The Wild Way Home by Sophie Kirtley


Published by Bloomsbury, 2020.

The Wild Way Home is a fantastic Stone Age time-slip adventure. The opening scene is one of the best I’ve read in a long time. It begins in the middle of action and very cleverly leads the reader into thinking they’re witnessing something very different to what is actually taking place. This passage could be used to great effect in class.

The Wild Way Home is the story of 12-year-old Charlie Merriam who finds himself whisked back in time to the Stone Age. The setting remains the same, Mandel Forest – the wood near where he lives – only now the trees are thicker and the wildlife is very different. Charlie hasn’t been there long when he stumbles upon Harby, a Stone Age boy. He’s injured and Charlie helps him by bandaging his wound. After some uncertainty and mistrust, the two boys become friends.

I liked how there are parallels between the two boys, even though they are from times thousands of years apart. Both boys have baby siblings in need of protection; Charlie’s new baby brother has been born with a heart problem and Harby’s sister is missing. And both Charlie and Harby are running from something that frightens them.

What particularly struck me about Sophie Kirtley’s writing were her wonderful descriptions, especially of the natural world:

“A cloud of ragged crows rise like witches’ handkerchiefs from a tall tree.”

She is able to convey the beauty and the force of the wild. I liked how she portrayed a landscape that was familiar to Charlie, but also very different to what he knew.

With her descriptions of cave paintings, primitive tools and early language, Sophie has captured the Stone Age era very well.

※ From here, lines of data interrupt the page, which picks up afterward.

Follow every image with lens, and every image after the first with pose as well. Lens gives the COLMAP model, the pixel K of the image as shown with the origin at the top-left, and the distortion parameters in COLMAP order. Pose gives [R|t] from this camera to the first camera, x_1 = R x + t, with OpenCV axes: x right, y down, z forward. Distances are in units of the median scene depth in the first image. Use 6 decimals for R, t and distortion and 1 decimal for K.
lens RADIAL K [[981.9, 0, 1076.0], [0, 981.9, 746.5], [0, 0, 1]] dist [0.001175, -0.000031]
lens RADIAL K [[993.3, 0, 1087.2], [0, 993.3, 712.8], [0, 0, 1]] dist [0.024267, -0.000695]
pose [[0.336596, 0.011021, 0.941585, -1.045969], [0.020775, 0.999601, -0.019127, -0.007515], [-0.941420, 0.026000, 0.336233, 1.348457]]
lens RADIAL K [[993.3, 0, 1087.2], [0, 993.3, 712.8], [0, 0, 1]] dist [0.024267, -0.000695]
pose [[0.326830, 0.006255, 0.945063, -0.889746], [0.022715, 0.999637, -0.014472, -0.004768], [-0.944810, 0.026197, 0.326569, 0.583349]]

The Wild Way Home is an exciting story, full of peril. There are lynx, wolves and eagles not to mention a shadowy figure lurking just out of sight. Charlie faces danger at every turn and must quickly learn how to survive in this new world. It’s a story of brotherly love and friendship and discovering how to cope with “things [that] are just too big… too big to know what to do with.”

Rating: 💙💙💙💙💙

Suitable for children aged 8+

Thank you to Bloomsbury for providing me with an electronic version of this book via NetGalley.